Unfortunately, the evidence indicates a different reality, and there is no way for Andreas Cluver of the Building Trades Council to support his point, since the organizations he represents refuse to reveal their membership by ethnicity.
However, we do know for sure that on city-funded construction projects in the City of Oakland, Black workers get only 9 percent of the work, in spite of the fact that they make up 25 percent of the population (See records of the Oakland Office of Contract Compliance). And we know from national statistics that African-Americans are 12.3 percent of the U.S. population and only 6 percent of those employed in construction.
One of few councilmembers who has consistently protested discrimination against Black workers in construction, cannabis and other arenas important to the Black community is Desley Brooks.
Instead of taking the issues Brooks raises as an opportunity for discussion and change, several of the organizations Mr.

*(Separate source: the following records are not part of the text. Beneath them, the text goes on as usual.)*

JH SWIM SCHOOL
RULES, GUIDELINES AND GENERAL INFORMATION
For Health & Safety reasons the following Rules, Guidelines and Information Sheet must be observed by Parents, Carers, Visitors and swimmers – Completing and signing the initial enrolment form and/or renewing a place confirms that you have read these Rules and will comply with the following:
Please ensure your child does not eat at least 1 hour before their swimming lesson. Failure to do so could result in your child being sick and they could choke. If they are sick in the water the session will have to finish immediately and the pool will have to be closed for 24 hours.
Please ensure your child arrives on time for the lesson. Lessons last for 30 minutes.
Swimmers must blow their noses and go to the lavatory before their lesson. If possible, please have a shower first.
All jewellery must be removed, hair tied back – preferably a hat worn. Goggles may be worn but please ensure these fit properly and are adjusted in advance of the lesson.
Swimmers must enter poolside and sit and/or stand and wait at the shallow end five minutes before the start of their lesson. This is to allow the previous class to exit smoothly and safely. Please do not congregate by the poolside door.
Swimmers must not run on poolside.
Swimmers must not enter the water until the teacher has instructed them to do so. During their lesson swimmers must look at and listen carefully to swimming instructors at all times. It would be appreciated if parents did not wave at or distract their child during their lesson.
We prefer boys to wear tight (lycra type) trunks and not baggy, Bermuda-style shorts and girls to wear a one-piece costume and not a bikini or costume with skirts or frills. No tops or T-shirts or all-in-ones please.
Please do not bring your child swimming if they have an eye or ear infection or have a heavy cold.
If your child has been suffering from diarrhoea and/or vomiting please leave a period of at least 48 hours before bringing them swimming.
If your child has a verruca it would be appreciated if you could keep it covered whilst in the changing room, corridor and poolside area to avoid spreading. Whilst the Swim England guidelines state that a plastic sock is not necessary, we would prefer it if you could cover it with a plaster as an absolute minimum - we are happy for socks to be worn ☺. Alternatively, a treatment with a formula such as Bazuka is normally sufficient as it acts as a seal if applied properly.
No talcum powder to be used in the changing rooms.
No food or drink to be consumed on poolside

Cluver represents are attempting to unseat her using an “Independent Expenditure Committee.”
The electricians union has contributed $10,000 to the expenditure committee. Data use reports that nationally only 2 percent of electricians are women and only 6 percent are Black.
Interestingly, supporters of Mayor Libby Schaff, whose gentrification and housing policies have also been opposed by Brooks, is contributing to the same “Independent Expenditure Committee” and so is the locally-based corporate-funded charter organization.

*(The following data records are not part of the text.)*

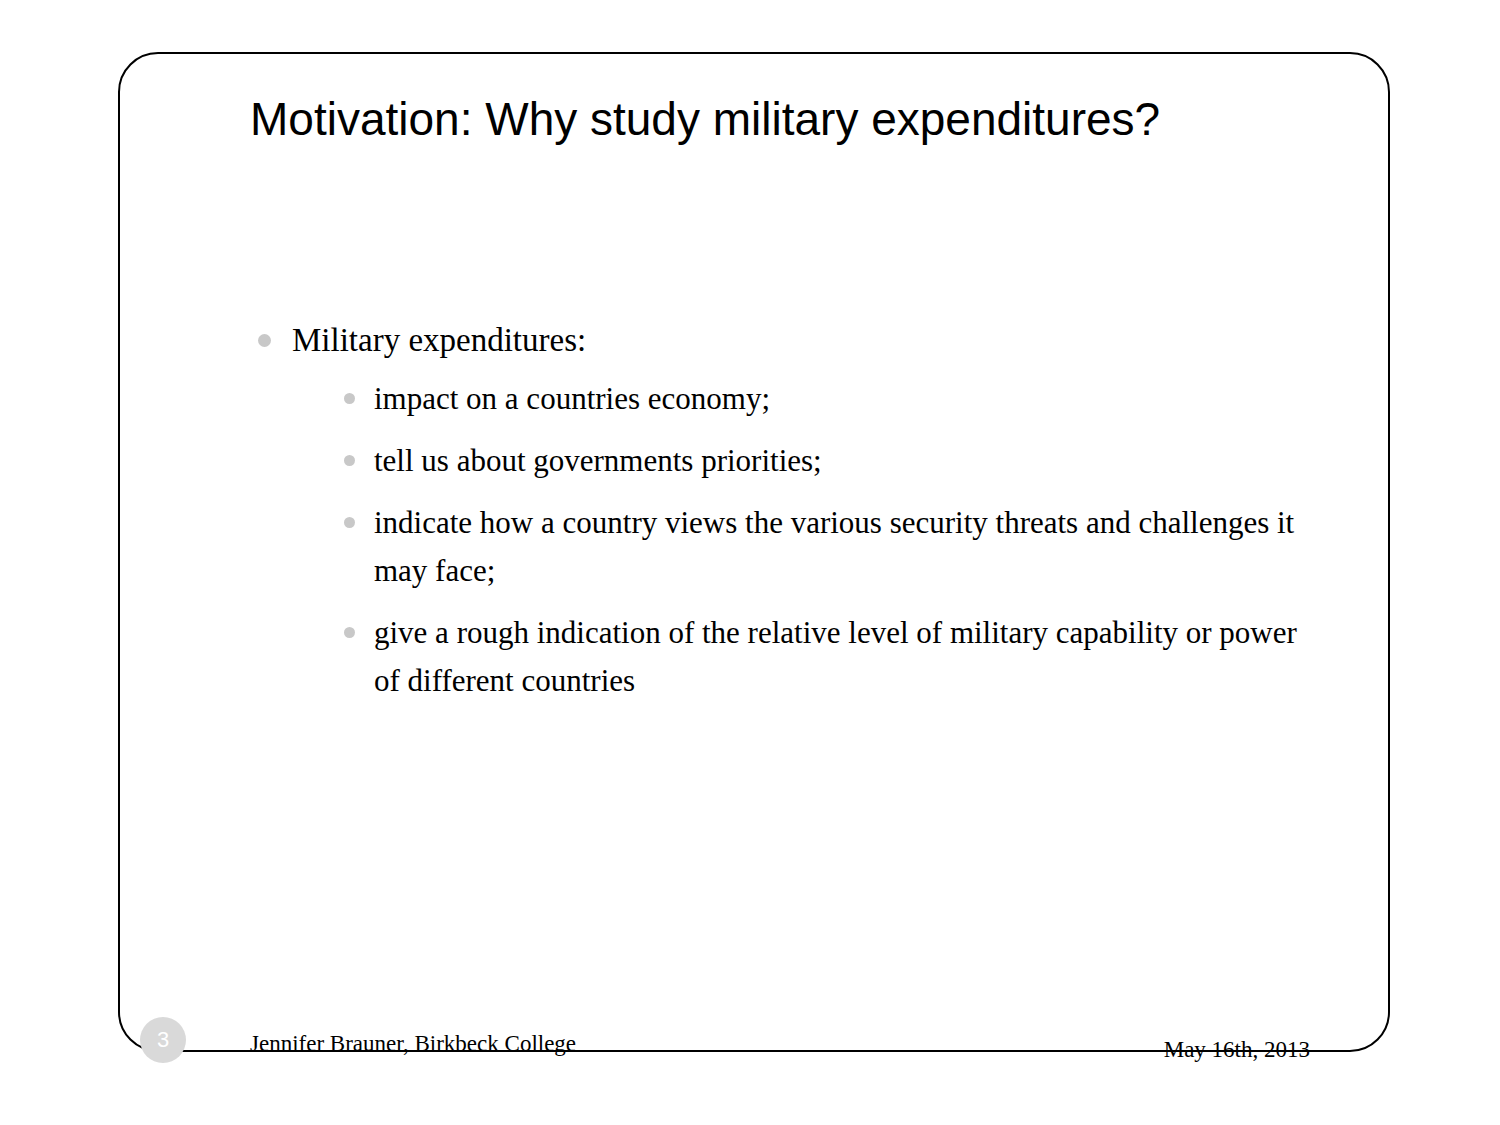Motivation: Why study military expenditures?
Military expenditures:
impact on a countries economy;
tell us about governments priorities;
indicate how a country views the various security threats and challenges it may face;
give a rough indication of the relative level of military capability or power of different countries
3
Jennifer Brauner, Birkbeck College
May 16th, 2013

The building trades have started demanding recently that they get virtually all the work on city-funded construction projects, even if it means that Black workers will continue to be less employed, by virtue of their underrepresentation in the construction unions.
CM Brooks is one of few who has had the courage to ask questions about these demands.

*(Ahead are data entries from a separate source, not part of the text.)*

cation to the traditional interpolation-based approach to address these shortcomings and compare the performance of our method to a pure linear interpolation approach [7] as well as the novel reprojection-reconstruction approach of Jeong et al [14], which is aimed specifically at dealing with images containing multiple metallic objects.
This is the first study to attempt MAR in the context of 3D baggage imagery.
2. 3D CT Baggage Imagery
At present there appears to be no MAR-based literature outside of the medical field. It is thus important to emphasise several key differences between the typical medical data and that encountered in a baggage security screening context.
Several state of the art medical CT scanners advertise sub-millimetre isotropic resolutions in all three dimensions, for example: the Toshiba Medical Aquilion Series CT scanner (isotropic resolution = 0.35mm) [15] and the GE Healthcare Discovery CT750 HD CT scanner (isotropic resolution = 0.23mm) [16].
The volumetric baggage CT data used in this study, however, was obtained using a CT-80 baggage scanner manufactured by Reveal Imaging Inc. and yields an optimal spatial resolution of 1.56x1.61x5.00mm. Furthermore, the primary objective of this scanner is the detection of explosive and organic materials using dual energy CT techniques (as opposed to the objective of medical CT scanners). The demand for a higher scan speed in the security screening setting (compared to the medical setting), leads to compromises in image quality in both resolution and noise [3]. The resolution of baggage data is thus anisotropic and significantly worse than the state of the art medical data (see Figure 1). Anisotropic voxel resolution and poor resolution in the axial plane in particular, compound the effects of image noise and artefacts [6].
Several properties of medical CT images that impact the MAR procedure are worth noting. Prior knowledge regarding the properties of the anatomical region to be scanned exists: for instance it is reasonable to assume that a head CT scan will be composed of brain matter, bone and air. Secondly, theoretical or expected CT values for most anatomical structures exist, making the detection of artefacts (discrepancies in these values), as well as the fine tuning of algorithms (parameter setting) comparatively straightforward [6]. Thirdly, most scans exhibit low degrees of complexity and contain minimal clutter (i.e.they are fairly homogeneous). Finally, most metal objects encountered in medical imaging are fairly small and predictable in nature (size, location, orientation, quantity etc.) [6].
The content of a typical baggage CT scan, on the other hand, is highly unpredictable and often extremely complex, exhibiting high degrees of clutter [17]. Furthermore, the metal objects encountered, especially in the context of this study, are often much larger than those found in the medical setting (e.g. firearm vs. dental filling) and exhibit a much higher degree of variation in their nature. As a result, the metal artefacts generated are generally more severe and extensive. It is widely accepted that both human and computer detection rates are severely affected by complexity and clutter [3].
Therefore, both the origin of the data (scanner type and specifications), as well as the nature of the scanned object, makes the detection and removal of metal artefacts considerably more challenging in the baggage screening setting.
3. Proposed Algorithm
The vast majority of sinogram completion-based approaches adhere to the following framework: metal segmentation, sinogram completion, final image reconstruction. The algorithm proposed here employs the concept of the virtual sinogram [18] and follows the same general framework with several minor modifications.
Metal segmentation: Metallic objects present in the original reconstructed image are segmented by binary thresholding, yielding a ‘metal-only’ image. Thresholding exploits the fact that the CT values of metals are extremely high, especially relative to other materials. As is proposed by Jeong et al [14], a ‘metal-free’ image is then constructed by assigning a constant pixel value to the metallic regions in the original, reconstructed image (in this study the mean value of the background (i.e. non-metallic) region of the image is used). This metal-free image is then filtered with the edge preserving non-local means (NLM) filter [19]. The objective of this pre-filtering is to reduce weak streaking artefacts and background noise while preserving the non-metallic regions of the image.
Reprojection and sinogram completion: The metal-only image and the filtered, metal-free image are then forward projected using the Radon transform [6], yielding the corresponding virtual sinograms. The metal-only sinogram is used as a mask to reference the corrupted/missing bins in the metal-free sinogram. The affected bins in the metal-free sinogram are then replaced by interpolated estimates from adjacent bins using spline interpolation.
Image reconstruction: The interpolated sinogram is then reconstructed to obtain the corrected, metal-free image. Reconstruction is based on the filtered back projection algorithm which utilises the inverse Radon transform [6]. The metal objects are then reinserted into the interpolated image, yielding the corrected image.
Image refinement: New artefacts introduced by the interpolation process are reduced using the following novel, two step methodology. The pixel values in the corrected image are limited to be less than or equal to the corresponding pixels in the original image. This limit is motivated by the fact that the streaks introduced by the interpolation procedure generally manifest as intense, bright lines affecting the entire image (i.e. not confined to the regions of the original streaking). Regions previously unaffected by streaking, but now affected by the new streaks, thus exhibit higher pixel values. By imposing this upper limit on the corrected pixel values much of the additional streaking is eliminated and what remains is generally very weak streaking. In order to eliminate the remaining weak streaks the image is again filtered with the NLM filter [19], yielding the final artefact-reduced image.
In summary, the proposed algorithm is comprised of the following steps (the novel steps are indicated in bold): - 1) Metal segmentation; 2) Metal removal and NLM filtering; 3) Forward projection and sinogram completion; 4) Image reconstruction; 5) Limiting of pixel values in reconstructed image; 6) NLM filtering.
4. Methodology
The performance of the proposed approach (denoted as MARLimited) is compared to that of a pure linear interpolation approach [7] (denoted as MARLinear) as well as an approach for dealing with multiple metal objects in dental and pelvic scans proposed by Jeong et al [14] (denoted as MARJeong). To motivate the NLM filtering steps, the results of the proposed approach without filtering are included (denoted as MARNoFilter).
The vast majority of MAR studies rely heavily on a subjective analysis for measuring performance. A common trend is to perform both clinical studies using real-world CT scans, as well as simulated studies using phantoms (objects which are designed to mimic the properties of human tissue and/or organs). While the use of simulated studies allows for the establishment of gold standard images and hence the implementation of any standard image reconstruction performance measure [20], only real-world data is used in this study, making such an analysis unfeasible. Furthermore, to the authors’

The national unemployment rate in March 2018 was 7.2 percent for African-Americans and 3.3 percent for whites. These numbers fluctuate, but the 2 to 1 ratio between Black and white unemployment has remained the same for decades.
And a recent national meta-analysis indicates that there has been no decrease in job discrimination against African-Americans over the last 25 years. (See Quillian, Pager, Hexel, and Mitboen 2017).
Jobs in construction offer relatively high wages. Unlike many manufacturing jobs, most of the labor cannot be exported to lower-wage states or countries. It is considered a growth industry by the Department of Labor and is therefore an important industry for a group which experiences high unemployment.
This could be an historic moment, given that unemployment is relatively low for whites. The Building Trades could more easily develop an ethic of racial solidarity.
These unions could support racially progressive elected officials. They could take the structural steps necessary to welcome large number of Black workers into their ranks and facilitate their speedy achievement of journey person status.
This would require locating apprenticeship programs that are accessible to Oakland residents in this community, finally revealing their numbers by ethnicity and joining with all stakeholders to work together to take other pro-active steps.
Such steps of solidarity would help the whole labor movement and the general position of working-class people in the Bay Area.
Kitty Kelly Epstein, PhD is a professor of education and urban studies.